Яркая вспышка. Зажмуриваюсь, прикрывая глаза предплечьем. Звучит музыка. Старенькая знакомая тема. Да это же Оакенфолд! «Ready! Steady! Go!» Что ж, полетели! И я действительно лечу. Или падаю? Нет, подо мной что-то есть, ощущаю спиной. Стремительно скольжу вниз по твёрдой гладкой поверхности…

Две пары хрустальных гранёных колец, соединённых друг с другом под прямым углом. Парят вне пространства, вне времени. Они – подобие той космической станции, символа заката нашей цивилизации – но гораздо меньших размеров: в ширину не больше трёх метров, а в диаметре не превышают и ста. «Strictly the mother f…». Неизвестная сила несёт меня по внутренней грани одного из колец, игнорируя законы гравитации. Я с бешеной скоростью наматываю круги, пытаясь удержаться от рвотных позывов и разглядеть голубое мерцание где-то в стороне – единственный источник света. Словно горящий изнутри сапфир упал на дно неглубокого ручья. «Lyrical stylin' my flow yo».

Но тут я замечаю человеческий силуэт, окутанный клубами серого дыма. Субтильный, беспомощный, стонущий от охватившей его беды. Это Лукас в плену коварного Хамадиши. Та же неизвестная сила носит их по внутренней грани второго кольца, перпендикулярного моему.

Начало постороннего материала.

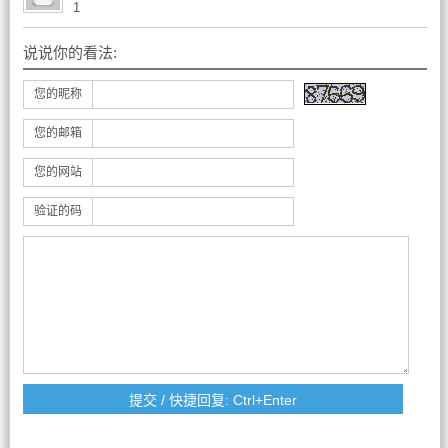
1
说说你的看法:
您的昵称
您的邮箱
您的网站
验证的码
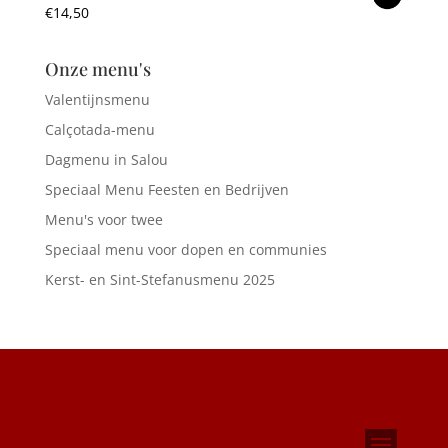
€
14,50
Onze menu's
Valentijnsmenu
Calçotada-menu
Dagmenu in Salou
Speciaal Menu Feesten en Bedrijven
Menu's voor twee
Speciaal menu voor dopen en communies
Kerst- en Sint-Stefanusmenu 2025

Нижний перекрёсток. Лечу, пересекая оба кольца, и снова взмываю вверх. Поднимаю голову и вижу, как дымящийся Лукас оставляет за спиной высшую точку конструкции. Гитарный рифф в сплетении с электронными звуками – это вам не вселенская тоска под тонкий женский голосок. Музыка гонит нас вперёд. Мы как цирковые мотоциклисты внутри гигантской шарообразной сетки. Всё серьёзно, всё по-мужски.

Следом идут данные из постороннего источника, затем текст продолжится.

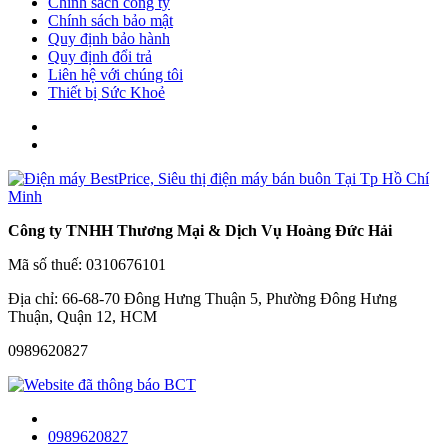
Chính sách công ty
Chính sách bảo mật
Quy định bảo hành
Quy định đổi trả
Liên hệ với chúng tôi
Thiết bị Sức Khoẻ
Công ty TNHH Thương Mại & Dịch Vụ Hoàng Đức Hải
Mã số thuế: 0310676101
Địa chỉ: 66-68-70 Đông Hưng Thuận 5, Phường Đông Hưng
Thuận, Quận 12, HCM
0989620827
0989620827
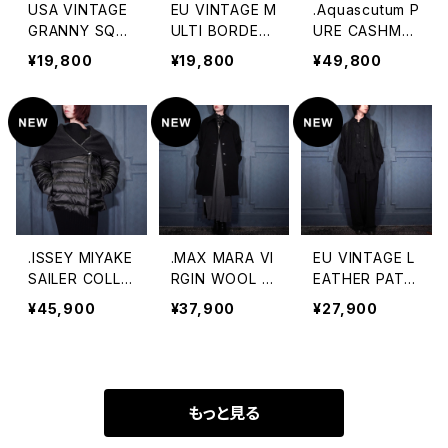
USA VINTAGE
EU VINTAGE M
.Aquascutum P
GRANNY SQU
ULTI BORDER
URE CASHME
ARE MULTI PA
PATTERNED
RE100% BELT
¥19,800
¥19,800
¥49,800
TTERNED DES
WOVEN DESIG
ED BALMACAA
IGN HAND KNI
N REVERIBLE
N COAT/アクア
T CARDIGAN/
MIX KNIT CAP
スキュータムピ
アメリカ古着グ
E COAT/ヨーロ
ュアカシミヤ10
ラニースクエア
ッパ古着マルチ
0%ベルテッドバ
マルチパターン
ボーダー柄織デ
ルマカーンコー
デザインハンドニ
ザインリバーシブ
ト(ステンカラー
ットカーディガン
ルミックスニット
コート) 20000
ケープコート(ポ
00074993
.ISSEY MIYAKE
.MAX MARA VI
EU VINTAGE L
ンチョ)
SAILER COLLA
RGIN WOOL O
EATHER PATC
R RIB KNIT DE
VER COAT/マ
H DESIGN MO
¥45,900
¥37,900
¥27,900
SIGN DOWN J
ックスマーラバ
HAIR CARDIGA
ACKET/イッセイ
ージンウールオ
N/ヨーロッパ古
ミヤケセーラー
ーバーコート 2
着レザーパッチ
カラーリブニット
00000007483
デザインモヘア
デザインダウン
2
カーディガン
もっと見る
ジャケット 200
0000075044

Ещё один перекрёсток… Ещё… Не совпадает. Так мы никогда не встретимся. Музыка звучит громко, докричаться невозможно. Да и о чём кричать? Надо поднажать! Но как? А вот так! Есть такое понятие «намерение». «R-r-r-r-ready....go!»

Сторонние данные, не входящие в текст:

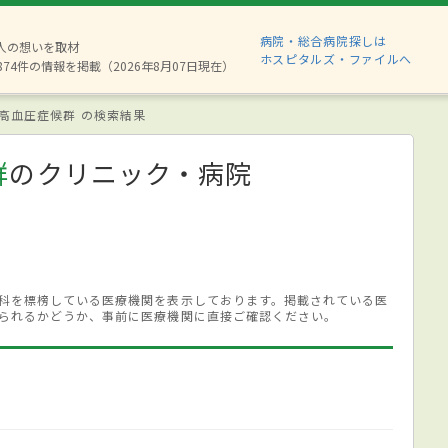
病院・総合病院探しは
6人の想いを取材
ホスピタルズ・ファイルへ
874件の情報を掲載（2026年8月07日現在）
高血圧症候群 の検索結果
群
のクリニック・病院
科を標榜している医療機関を表示しております。掲載されている医
られるかどうか、事前に医療機関に直接ご確認ください。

Быстрее. Быстрее! Ещё быстрее! Цель всё ближе, мы вот-вот должны встретиться. В тусклом синем свечении эти большие хрустальные кольца похожи на дорожки лунного света, замёрзшие на поверхности круглых рек, текущих из ниоткуда в никуда. Эй, Сальвадор, ты где-то здесь? Ты так и не бросил рисовать? «Lyrical stylin' my flow yo».

К чёрту прелюдии. Я могу ускориться. Как говорил Морфеус: «Хватит попыток. Просто бей». На этапе рождения паразит погружается в тело очень глубоко. Но при разбойном наскоке, как в случае с венгром, прогнать его проблем не составит. Я знаю. Знаю больше, чем помню.

Ускоряюсь перед нижним перекрёстком. Пролетая сквозь клубы дыма, выбиваю из них Лукаса. Серый силуэт продолжает кружить, а мы, как бильярдные шары, разлетаемся в разные стороны, покидая замкнутый круг. Синее свечение, принимай нас. «Strictly the mother f…».